Reproduce each line of text from the records below word for word, omitting the pictures.
---------- SUPPLIED RECORDS ----------
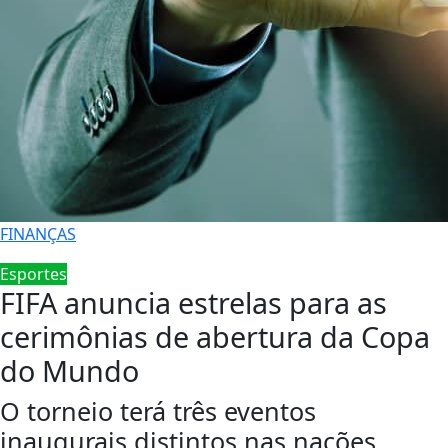
FINANÇAS
Esportes
FIFA anuncia estrelas para as
cerimônias de abertura da Copa
do Mundo
O torneio terá três eventos
inaugurais distintos nas nações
----------
# [RESPONSE TO THIS TASK]
FINANÇAS
Esportes
FIFA anuncia estrelas para as
cerimônias de abertura da Copa
do Mundo
O torneio terá três eventos
inaugurais distintos nas nações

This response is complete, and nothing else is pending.